When Rick Wade keeps a record to himself and sets it aside for the Harmonie Park catalog, you know it’s gonna be dangerous. The meaning is in the title alone: Defining Deep is a record intended to “clear up confusion on what ‘deep’ really means”.

The confusion, unfortunately, is not accidental: as Upton Sinclair wrote a century ago, “It’s difficult to get a man to understand something when his salary depends on his not understanding it.” The underground scene basically defines itself as a negative – we often have to explain ourselves by first saying what we’re not. In dance music, what we’re not is the cake tossers of the industry that have far more in common with Van Halen or some other hair-metal band of the ’80s than “electronic dance music”. We’re “deep”, even if the records aren’t.

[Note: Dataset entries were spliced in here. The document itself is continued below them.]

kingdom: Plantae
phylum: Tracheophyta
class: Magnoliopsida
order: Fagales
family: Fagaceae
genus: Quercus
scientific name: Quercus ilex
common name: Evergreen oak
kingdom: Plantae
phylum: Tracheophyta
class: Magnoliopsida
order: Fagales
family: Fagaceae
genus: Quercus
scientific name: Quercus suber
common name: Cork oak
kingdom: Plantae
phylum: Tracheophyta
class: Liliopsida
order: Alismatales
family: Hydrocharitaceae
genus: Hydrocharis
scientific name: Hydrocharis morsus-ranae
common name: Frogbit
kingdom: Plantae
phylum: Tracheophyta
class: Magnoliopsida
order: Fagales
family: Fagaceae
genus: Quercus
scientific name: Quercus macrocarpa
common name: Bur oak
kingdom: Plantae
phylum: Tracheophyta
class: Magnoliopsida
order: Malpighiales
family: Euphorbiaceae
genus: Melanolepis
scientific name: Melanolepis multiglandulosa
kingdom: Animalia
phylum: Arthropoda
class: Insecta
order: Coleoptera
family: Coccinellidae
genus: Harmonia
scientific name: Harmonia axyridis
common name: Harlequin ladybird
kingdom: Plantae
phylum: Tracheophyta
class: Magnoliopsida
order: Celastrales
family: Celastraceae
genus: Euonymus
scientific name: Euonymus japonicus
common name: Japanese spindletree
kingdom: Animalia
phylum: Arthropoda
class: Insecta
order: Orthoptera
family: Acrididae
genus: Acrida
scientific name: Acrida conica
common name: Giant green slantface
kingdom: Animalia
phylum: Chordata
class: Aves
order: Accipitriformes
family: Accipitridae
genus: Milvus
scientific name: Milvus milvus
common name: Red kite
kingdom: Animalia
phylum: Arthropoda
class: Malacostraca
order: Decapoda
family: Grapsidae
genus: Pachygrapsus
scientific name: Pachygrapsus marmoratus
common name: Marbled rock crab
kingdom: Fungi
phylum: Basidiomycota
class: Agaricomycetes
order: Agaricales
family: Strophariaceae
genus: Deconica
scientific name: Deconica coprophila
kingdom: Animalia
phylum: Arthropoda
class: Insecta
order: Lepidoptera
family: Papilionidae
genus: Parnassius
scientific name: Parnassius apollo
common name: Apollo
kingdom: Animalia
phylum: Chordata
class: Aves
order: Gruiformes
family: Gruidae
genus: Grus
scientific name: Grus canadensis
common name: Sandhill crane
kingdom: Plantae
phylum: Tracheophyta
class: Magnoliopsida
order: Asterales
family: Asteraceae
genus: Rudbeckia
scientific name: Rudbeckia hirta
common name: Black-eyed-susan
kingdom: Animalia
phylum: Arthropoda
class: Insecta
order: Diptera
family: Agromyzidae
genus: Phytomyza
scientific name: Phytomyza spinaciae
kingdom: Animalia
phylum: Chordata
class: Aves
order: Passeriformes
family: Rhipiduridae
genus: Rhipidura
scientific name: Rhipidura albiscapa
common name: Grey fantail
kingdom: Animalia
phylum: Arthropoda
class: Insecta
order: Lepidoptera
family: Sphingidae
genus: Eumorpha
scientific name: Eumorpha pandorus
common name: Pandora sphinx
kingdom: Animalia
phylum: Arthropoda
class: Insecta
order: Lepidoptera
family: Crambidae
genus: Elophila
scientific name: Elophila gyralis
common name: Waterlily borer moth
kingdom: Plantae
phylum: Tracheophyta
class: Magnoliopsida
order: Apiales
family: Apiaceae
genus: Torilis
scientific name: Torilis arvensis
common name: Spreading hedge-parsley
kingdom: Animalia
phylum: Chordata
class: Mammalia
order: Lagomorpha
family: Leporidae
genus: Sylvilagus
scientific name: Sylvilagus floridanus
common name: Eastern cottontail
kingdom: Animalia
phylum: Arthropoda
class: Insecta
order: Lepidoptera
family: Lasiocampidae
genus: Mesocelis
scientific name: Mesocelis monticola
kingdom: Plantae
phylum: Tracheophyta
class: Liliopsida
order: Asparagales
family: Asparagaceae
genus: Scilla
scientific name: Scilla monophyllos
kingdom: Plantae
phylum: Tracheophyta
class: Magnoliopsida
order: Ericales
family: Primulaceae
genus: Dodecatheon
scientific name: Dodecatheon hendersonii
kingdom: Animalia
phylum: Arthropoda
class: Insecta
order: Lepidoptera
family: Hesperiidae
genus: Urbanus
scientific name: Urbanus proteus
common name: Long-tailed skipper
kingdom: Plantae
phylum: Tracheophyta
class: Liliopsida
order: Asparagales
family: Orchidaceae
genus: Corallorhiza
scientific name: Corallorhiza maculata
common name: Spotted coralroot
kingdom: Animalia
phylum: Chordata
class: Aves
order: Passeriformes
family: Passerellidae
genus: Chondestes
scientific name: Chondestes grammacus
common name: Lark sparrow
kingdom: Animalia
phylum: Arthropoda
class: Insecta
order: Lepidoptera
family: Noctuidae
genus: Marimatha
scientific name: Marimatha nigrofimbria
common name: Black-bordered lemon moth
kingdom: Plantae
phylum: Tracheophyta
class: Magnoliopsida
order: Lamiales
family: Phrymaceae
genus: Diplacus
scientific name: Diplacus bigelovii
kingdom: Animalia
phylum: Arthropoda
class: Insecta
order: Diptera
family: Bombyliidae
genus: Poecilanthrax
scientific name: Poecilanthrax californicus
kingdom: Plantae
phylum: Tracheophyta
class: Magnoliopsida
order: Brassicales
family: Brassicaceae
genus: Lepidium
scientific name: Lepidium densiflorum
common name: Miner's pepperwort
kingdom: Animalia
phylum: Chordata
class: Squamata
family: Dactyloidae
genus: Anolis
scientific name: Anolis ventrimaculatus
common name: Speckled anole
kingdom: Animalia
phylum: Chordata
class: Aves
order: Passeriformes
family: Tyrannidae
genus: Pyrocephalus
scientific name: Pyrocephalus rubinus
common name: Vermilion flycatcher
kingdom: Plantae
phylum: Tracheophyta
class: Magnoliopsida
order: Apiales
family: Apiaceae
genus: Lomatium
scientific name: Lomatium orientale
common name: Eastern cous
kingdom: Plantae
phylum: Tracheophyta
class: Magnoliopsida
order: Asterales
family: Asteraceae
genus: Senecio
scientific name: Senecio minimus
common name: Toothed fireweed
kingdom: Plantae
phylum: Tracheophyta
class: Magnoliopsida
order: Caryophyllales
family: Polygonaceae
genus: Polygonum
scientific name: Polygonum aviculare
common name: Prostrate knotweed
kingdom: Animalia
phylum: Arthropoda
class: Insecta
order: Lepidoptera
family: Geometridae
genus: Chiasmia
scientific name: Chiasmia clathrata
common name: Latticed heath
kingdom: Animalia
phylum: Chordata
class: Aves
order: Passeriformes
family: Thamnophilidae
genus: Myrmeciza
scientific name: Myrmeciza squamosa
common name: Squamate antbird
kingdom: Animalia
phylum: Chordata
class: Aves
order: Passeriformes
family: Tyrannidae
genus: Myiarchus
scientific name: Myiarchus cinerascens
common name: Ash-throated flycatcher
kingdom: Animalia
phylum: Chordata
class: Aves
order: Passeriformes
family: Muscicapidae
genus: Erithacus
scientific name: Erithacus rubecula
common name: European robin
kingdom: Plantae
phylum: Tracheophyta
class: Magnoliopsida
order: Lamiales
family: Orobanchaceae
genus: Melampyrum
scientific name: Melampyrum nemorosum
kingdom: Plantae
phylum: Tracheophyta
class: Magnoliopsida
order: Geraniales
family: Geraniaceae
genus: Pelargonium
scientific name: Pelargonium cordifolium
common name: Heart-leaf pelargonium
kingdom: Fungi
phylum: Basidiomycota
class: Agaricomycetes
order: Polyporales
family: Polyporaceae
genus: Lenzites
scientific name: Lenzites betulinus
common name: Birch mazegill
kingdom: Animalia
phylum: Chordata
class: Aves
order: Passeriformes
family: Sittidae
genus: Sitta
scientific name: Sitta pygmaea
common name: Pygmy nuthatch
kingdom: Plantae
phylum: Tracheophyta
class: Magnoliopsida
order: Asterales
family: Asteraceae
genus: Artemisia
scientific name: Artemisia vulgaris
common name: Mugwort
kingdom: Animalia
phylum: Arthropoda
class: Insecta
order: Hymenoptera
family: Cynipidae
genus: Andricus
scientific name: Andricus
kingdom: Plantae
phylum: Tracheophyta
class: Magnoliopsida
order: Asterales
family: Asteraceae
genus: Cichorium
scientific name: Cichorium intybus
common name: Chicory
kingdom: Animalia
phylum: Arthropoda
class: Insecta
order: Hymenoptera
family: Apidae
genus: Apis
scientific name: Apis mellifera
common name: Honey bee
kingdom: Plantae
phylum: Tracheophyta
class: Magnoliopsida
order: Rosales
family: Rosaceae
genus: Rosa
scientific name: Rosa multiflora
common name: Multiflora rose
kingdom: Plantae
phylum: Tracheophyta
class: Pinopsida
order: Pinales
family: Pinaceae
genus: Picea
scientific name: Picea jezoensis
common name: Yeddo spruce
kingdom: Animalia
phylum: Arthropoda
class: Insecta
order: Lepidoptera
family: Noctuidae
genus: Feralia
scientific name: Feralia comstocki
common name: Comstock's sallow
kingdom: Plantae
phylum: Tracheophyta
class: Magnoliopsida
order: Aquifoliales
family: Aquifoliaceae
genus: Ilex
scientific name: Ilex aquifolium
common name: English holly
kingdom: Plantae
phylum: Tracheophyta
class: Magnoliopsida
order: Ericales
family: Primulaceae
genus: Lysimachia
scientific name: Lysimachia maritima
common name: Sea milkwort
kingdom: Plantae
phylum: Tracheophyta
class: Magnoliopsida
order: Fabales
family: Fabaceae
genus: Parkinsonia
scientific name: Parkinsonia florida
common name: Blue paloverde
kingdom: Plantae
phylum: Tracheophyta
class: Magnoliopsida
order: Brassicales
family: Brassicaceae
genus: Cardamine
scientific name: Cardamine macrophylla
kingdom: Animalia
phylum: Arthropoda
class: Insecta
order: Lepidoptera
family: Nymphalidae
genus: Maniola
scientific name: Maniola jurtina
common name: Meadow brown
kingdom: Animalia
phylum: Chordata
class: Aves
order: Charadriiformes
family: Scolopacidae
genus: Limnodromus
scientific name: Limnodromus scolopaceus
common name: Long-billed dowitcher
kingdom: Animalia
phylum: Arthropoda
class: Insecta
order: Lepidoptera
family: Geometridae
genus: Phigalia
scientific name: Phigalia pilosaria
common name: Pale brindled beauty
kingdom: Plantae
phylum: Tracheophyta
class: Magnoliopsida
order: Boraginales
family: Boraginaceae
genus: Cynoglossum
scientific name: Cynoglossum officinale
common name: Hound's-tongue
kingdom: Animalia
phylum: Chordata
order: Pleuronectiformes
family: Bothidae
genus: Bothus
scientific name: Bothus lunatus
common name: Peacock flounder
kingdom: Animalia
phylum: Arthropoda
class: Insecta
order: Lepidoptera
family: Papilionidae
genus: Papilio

Here’s what Deep means, if we use Defining Deep as a lodestone.

Deep is something new, it’s not a reissue, it’s not a rare record pressed in 12 copies (and only 4 white labels that contain the secret unreleased remix that some asshole says is really the one).

Deep is the industrial midwest – the sound of our factories that inspired our scene and the sound of despair when the workers were thrown in the gutter and left to fend for themselves.

Deep is a human voice. Deep is a bass line that sounds like one.

And deep is House Music before Sony and Comcast held a board meeting and decided to bleach the color out of dance music and made it a manicured cul de sac for directing teen angst into a dead end.

Defining Deep lulls you in with some delicate vibes and then ramps it up like a heart attack. Side A features with a pair of roots-driven tracks: “Vintage” showing the influence of conscious R&B, soul and jazz, like a lost Gil Scott-Heron song; “Cruising Altitude” is a take on pure disco, the soul-with-strings sound that powered Salsoul and made a movement so powerful that the underground continues to mine it with some profit thirty years later. The energy picks up on Side B with the kinetic wave of “Symphony Dark” and the best track on the EP, the jackin’ “Quigon”. In just four tracks, Rick Wade reminds you where it came from and how to properly do it. It’s a record that’s less concerned with preserving something fragile than unleashing something powerful.